Should you revisit us,
Stay a little longer,
And get to know the place . . .
Nor does God himself escape reproof, as in “The Huge Artifice,” where some intractable conditions of existence are quite legitimately complained of.
That the habit of indifference is less
Destructive than the embrace of love, that crimes
Are paid for never or a thousand times,
That the gentle come to grief . . .
Dai Evans is the final development of the traveling salesman. The Evans Country is the land of heart’s desire—a version of Wales less stridently fabulous than Llareggub, yet still mythical, because in it life acts itself out without an inward look. Evans firmly quells all intimations of mortality. Staging a bonfire of his second-rate pornography, he still keeps the first-rate stuff upstairs. Amis was moved to grieved reflection by his father’s death:
I’m sorry you had to die
To make me sorry
You’re not here now.
Evans’s reaction to a similar event is less complicated.
“Hallo, pet. Alone? Good. It’s me.
Ah now, who did you think it was?
Well, come down the Bush and find out.
You’ll know me easy, because
I’m wearing a black tie, love.”
Amis does not withhold his admiration from this most indefatigable of all stick-men. Yet it is made clear that the void which awaits Evans already has its counterpart in his head: by not noticing he has solved nothing. Facing reality has its own value. That is the sole, but strong, affirmation underlying Amis’s later poems.
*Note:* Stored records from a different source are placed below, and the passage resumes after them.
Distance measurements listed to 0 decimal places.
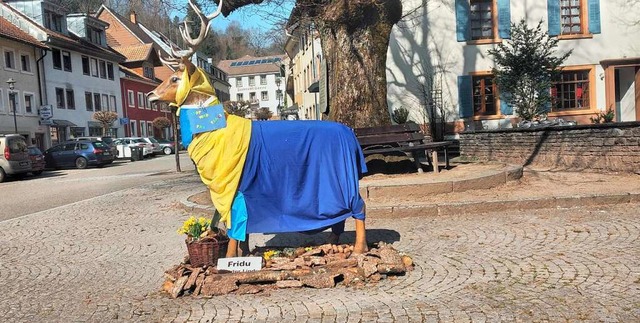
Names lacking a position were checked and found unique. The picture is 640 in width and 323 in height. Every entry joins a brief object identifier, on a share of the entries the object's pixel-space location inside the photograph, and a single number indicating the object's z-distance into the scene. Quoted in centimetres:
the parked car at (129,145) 3662
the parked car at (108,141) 3135
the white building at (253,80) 10988
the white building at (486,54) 2369
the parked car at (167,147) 4325
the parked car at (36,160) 2348
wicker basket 516
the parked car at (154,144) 3897
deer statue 498
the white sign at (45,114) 3553
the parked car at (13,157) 2181
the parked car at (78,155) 2914
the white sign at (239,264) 498
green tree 2069
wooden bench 1026
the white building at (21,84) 3284
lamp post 2998
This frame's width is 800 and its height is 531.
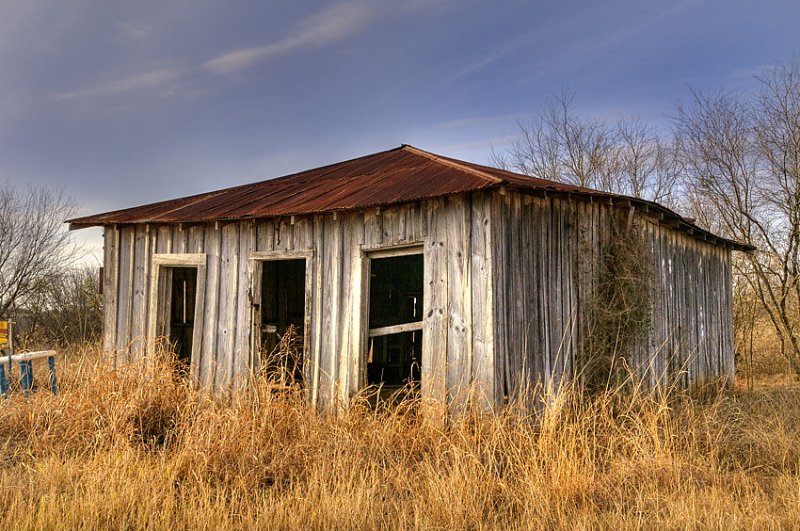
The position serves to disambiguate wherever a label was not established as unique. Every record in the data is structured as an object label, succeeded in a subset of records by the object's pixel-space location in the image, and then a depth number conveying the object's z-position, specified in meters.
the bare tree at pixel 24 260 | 18.45
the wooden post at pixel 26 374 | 8.65
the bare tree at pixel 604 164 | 22.61
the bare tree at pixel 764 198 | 14.29
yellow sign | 9.36
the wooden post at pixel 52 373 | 8.39
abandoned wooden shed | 6.79
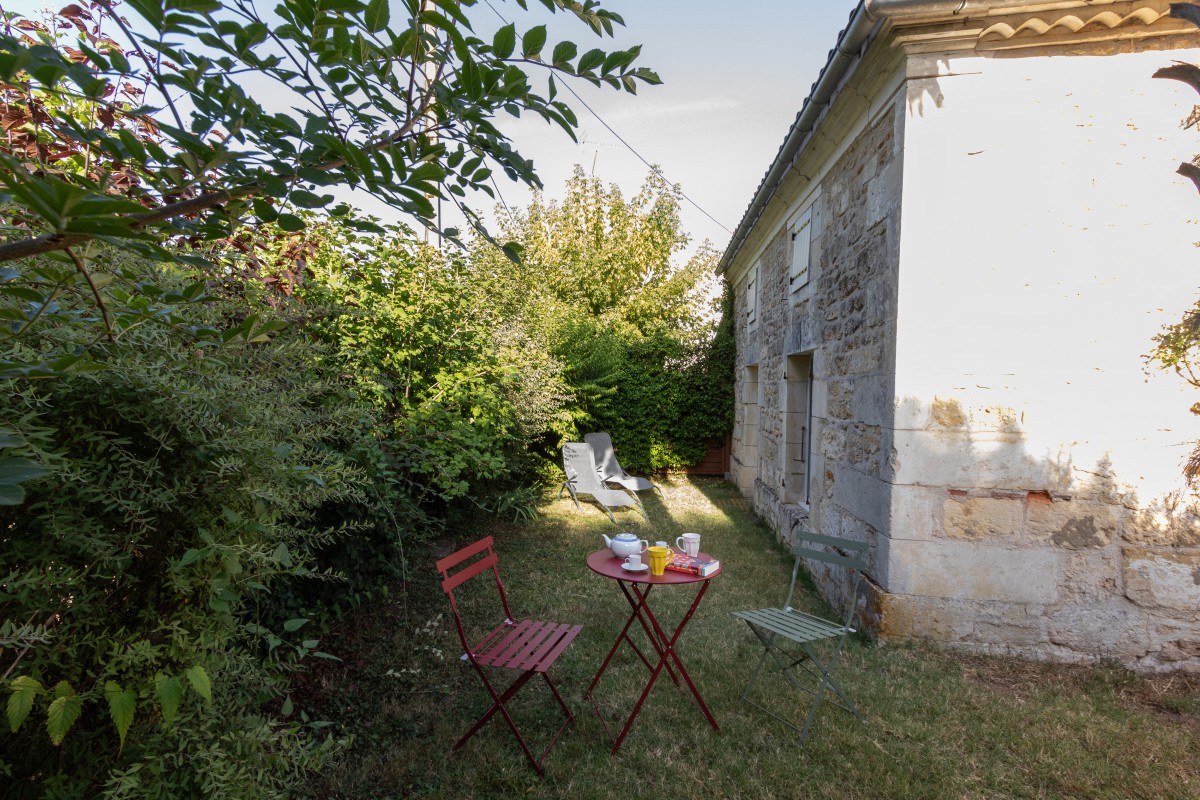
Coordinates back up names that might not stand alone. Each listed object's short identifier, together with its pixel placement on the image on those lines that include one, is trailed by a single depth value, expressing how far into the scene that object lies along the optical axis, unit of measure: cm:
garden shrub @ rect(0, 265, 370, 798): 142
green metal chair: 311
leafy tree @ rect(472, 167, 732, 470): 983
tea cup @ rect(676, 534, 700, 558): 345
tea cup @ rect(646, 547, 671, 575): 315
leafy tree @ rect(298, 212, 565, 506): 390
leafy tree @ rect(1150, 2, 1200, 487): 362
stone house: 367
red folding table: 301
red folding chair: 275
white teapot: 336
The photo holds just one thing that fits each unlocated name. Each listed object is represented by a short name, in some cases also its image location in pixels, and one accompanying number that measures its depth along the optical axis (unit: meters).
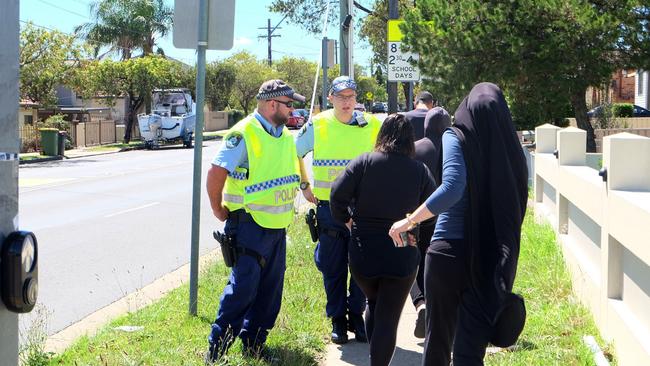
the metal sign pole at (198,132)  6.20
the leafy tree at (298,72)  85.44
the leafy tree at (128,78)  42.59
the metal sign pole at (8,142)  2.27
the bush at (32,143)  34.38
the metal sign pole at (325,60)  13.98
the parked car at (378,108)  85.81
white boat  39.50
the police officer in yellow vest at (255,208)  5.12
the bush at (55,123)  35.72
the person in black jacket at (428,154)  6.25
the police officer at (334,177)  6.03
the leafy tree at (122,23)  48.72
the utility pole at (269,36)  79.62
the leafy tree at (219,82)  59.55
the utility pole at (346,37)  15.37
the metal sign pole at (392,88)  15.20
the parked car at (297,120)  51.50
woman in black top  4.88
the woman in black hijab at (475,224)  3.92
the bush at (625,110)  37.72
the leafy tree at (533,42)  15.52
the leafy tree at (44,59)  31.17
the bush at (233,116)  64.12
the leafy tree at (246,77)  67.25
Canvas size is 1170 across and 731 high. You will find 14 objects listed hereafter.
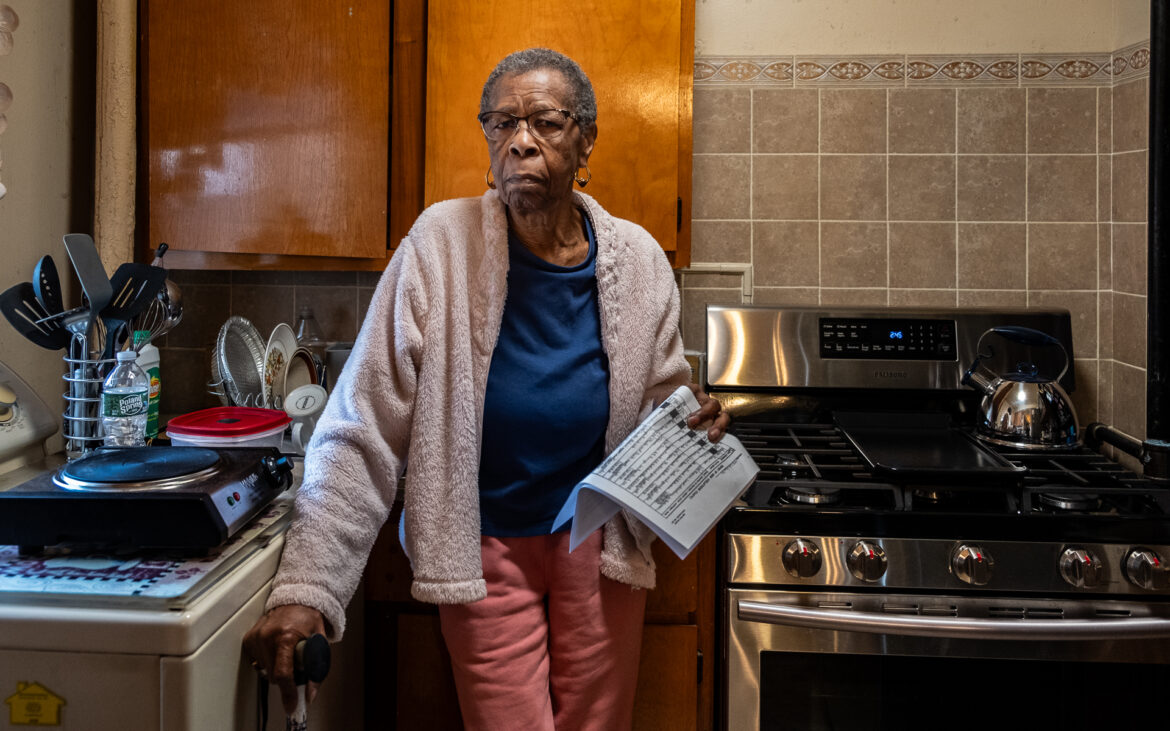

Some of these are merrily contemptuous of what modern life has become:
So bloody good luck to you, mate,
That you weren’t born too late
For at least a chance of happiness,
Before unchangeable crappiness
Spreads all over the land.
Others tragically accept the brute facts about what life has always been. “A Reunion,” for example, though some of it sounds like Amis and Conquest organising a Kingers ‘n’ Conkers contribution to the next Black Paper (“A nitwit not fit to shift shit,” etc.), is really an extended and painful encounter with the truth about how we grow apart from and forget each other. Two things lie between such a poem and despair. The first is the perfection of the poet’s craft, which in Amis as in any other true artist is essentially a moral property. The second is the unspoken corollary of Socrates’ insistence that the unexamined life is not worth living. The examined life is worth living. Only the fact that he is so marvelously readable can now stop Kingsley Amis from being placed in the front rank of contemporary poets.
He has attained his grand meaning after all.